Three adventurers plan to travel with only the packs on their backs when they set out to trek about 600 miles in northwestern Alaska, covering some of the wildest land in the United States.
Roman Dial, Jason Geck and Ryan Jordan plan a 20-day journey, beginning June 11. All have wilderness experience.
Dial, a 45-year-old professor at Alaska Pacific University, said that for years he has wondered how far he could push his body. He figured he could handle at least 500 miles in three weeks. Now he has interested others in the challenge.
Like Dial, Geck has won the limits-pushing adventure race called the Alaska Mountain Wilderness Classic, according to an online biography. Jordan, based in Bozeman, publishes the magazine Backpacking Light and is a proponent of ultralight backpacking. He calls long-distance trips without support such as food or supply drops a "deep way to experience wilderness."
Plans call for no hunting, fishing or foraging during the trip.
Dial and Jordan are confident as the start approaches.
"I don't think we'd attempt this if we thought it was not possible," he said. Jordan added the men do not feel assured of success.
People have been supportive, but "I think the encouragement comes from people who don't understand what the risks and challenges are, and the people who do are more inclined to pray," he said.
Dial and Geck, using computer modeling, pinpointed what they believe is the most remote point on the U.S. mainland — a place near the Ipnavik River in northern Alaska, about 120 miles from the nearest villages. That location is on the itinerary.

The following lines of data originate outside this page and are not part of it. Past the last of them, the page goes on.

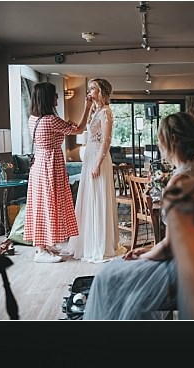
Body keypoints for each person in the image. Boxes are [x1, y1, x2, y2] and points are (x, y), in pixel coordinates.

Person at [83, 112, 194, 320]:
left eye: (160, 138)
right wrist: (148, 248)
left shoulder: (178, 182)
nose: (159, 145)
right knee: (116, 267)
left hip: (180, 267)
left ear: (173, 140)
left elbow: (169, 247)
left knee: (107, 277)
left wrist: (142, 255)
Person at [24, 81, 91, 263]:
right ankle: (41, 251)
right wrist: (87, 107)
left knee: (43, 204)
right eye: (54, 95)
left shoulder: (33, 119)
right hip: (50, 165)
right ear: (47, 98)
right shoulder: (51, 120)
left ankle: (45, 244)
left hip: (39, 164)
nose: (57, 97)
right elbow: (79, 129)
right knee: (50, 204)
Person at [66, 78, 126, 263]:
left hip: (98, 158)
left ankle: (100, 244)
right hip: (90, 157)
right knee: (88, 198)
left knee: (98, 198)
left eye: (93, 88)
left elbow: (106, 141)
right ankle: (87, 243)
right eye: (90, 88)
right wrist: (86, 107)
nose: (90, 91)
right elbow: (82, 128)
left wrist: (98, 163)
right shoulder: (95, 111)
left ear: (102, 92)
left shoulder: (106, 112)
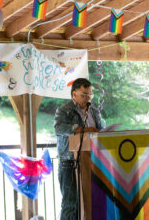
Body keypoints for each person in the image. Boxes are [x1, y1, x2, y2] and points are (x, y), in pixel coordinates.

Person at [54, 78, 103, 220]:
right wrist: (80, 129)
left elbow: (99, 129)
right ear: (74, 94)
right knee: (70, 204)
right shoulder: (64, 110)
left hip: (92, 161)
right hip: (69, 162)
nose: (87, 99)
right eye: (84, 95)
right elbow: (58, 128)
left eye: (89, 95)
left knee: (90, 202)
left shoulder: (93, 111)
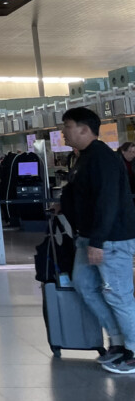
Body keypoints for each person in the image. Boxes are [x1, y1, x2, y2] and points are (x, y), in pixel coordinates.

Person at [61, 107, 135, 374]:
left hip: (110, 239)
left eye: (67, 126)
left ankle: (134, 350)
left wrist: (99, 241)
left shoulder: (102, 158)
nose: (63, 132)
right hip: (90, 236)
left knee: (118, 294)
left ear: (84, 128)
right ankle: (118, 343)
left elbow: (108, 201)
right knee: (84, 285)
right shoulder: (83, 158)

The men are unsure what conditions to expect along much of the planned route. They do not know, for example, how much the melting snow will swell rivers and creeks.

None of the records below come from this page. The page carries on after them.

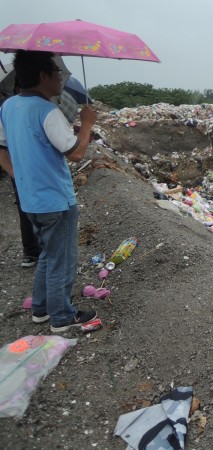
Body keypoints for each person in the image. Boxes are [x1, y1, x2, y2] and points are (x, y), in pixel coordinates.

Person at [0, 50, 98, 332]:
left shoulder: (8, 107)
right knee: (62, 259)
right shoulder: (47, 111)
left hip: (30, 199)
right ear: (43, 75)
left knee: (47, 253)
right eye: (56, 73)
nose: (60, 80)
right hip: (55, 199)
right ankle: (62, 316)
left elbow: (1, 147)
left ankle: (41, 308)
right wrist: (88, 123)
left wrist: (16, 174)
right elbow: (77, 153)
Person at [0, 80, 42, 268]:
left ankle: (34, 252)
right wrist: (14, 173)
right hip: (26, 169)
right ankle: (34, 252)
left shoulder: (8, 107)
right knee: (32, 210)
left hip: (24, 169)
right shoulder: (11, 108)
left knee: (28, 209)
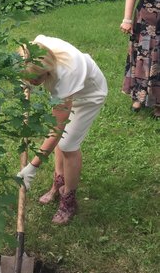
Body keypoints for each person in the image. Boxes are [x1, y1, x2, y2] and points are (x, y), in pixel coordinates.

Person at [17, 35, 107, 224]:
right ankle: (59, 183)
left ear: (47, 70)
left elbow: (57, 129)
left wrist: (32, 166)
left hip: (89, 94)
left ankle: (69, 200)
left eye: (36, 79)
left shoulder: (66, 75)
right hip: (67, 90)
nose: (33, 83)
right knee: (60, 140)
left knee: (67, 145)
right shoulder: (35, 50)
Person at [120, 0, 160, 118]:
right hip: (143, 26)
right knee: (141, 59)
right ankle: (138, 96)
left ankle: (158, 103)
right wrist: (127, 19)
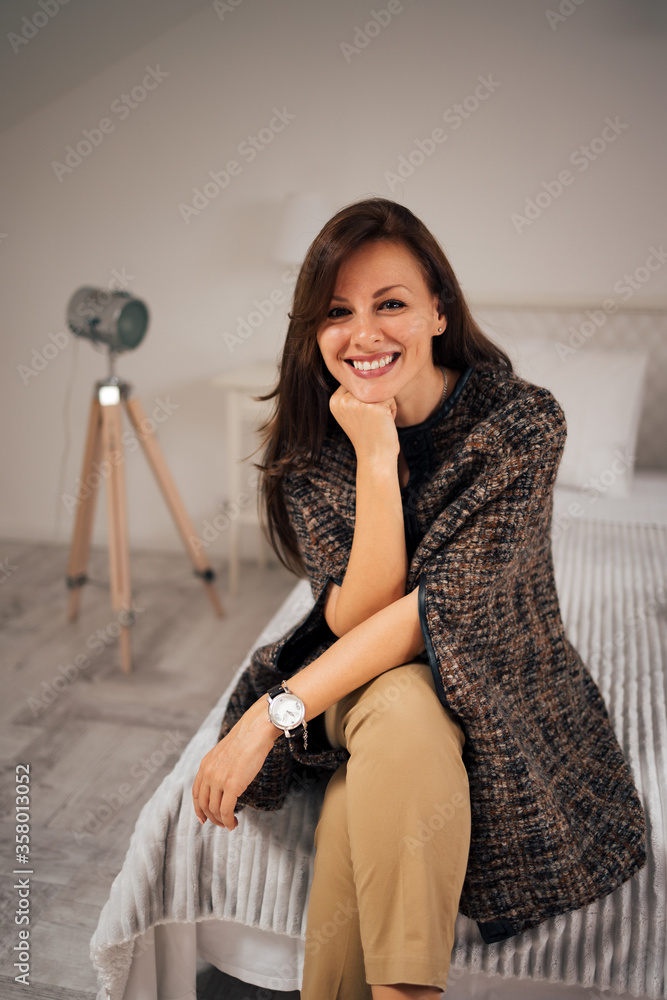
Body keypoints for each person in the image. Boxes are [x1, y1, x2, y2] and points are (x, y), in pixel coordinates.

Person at [192, 198, 646, 999]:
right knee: (399, 701)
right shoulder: (313, 443)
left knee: (389, 736)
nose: (362, 334)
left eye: (389, 304)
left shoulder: (519, 422)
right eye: (337, 312)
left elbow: (440, 613)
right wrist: (373, 456)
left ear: (438, 309)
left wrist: (271, 716)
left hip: (488, 675)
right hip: (345, 676)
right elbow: (358, 619)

The party plans to cover 20 to 50 miles a day — fewer at the start of the trip when packs will be heaviest. Problems such as foot blisters could be debilitating, Dial said.
Food, including high-calorie fare such as chocolate bars, chips and almond butter, will account for most of the weight in backpacks, Jordan said. He expects they will lose weight.
They also expect to encounter bears and mosquitoes.
Dick Griffith, a longtime Alaska resident who knows Dial from adventure races, recommended they carry a rifle, perhaps to kill caribou. Dial does not like the idea. Guns are heavy and killing a caribou would be cheating, he said.
Jordan plans to post the team's progress to a Web site with the aid of a satellite phone. It will be programmed for calling bush pilots in case of emergency, he said.
The men intend to leave from Point Hope, Alaska, and finish at Wiseman.
"It's not like it's an easy sort of thing, but that's what these guys live and breathe," said Don Pendergrast, manager of the Alaska Public Lands Information Center. "They're different than normal people."